Provided data ::
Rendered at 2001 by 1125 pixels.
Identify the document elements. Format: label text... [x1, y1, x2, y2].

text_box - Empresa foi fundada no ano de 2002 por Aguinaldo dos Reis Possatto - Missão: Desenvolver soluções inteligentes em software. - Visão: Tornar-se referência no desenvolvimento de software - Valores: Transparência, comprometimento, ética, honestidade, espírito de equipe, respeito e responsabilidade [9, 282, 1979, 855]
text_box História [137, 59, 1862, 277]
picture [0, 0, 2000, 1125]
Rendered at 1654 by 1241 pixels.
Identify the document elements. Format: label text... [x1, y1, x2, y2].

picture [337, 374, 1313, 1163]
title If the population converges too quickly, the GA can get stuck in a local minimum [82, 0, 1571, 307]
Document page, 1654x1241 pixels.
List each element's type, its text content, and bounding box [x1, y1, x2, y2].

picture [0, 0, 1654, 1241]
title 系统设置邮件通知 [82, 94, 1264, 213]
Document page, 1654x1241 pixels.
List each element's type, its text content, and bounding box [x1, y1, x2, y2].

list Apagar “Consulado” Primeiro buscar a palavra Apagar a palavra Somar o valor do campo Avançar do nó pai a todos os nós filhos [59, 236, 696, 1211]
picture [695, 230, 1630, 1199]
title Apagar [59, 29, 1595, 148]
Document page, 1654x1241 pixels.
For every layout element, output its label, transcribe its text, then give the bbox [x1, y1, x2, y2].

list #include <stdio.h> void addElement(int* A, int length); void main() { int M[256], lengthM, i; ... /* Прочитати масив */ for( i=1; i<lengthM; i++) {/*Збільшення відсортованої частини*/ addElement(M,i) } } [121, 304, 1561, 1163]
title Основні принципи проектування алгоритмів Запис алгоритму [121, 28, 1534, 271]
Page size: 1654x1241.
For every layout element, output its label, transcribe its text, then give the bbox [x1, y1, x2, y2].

What to work on ::
Copy out everything from the line containing "Rendered at 1654 by 1241 pixels." down to the end of the entries, keeping every line as it is.

Task response ::
Rendered at 1654 by 1241 pixels.
Identify the document elements. Format: label text... [x1, y1, x2, y2].

picture [337, 374, 1313, 1163]
title If the population converges too quickly, the GA can get stuck in a local minimum [82, 0, 1571, 307]
Document page, 1654x1241 pixels.
List each element's type, its text content, and bounding box [x1, y1, x2, y2].

picture [0, 0, 1654, 1241]
title 系统设置邮件通知 [82, 94, 1264, 213]
Document page, 1654x1241 pixels.
List each element's type, its text content, and bounding box [x1, y1, x2, y2].

list Apagar “Consulado” Primeiro buscar a palavra Apagar a palavra Somar o valor do campo Avançar do nó pai a todos os nós filhos [59, 236, 696, 1211]
picture [695, 230, 1630, 1199]
title Apagar [59, 29, 1595, 148]
Document page, 1654x1241 pixels.
For every layout element, output its label, transcribe its text, then give the bbox [x1, y1, x2, y2].

list #include <stdio.h> void addElement(int* A, int length); void main() { int M[256], lengthM, i; ... /* Прочитати масив */ for( i=1; i<lengthM; i++) {/*Збільшення відсортованої частини*/ addElement(M,i) } } [121, 304, 1561, 1163]
title Основні принципи проектування алгоритмів Запис алгоритму [121, 28, 1534, 271]
Page size: 1654x1241.
For every layout element, output its label, transcribe its text, then give the bbox [x1, y1, x2, y2].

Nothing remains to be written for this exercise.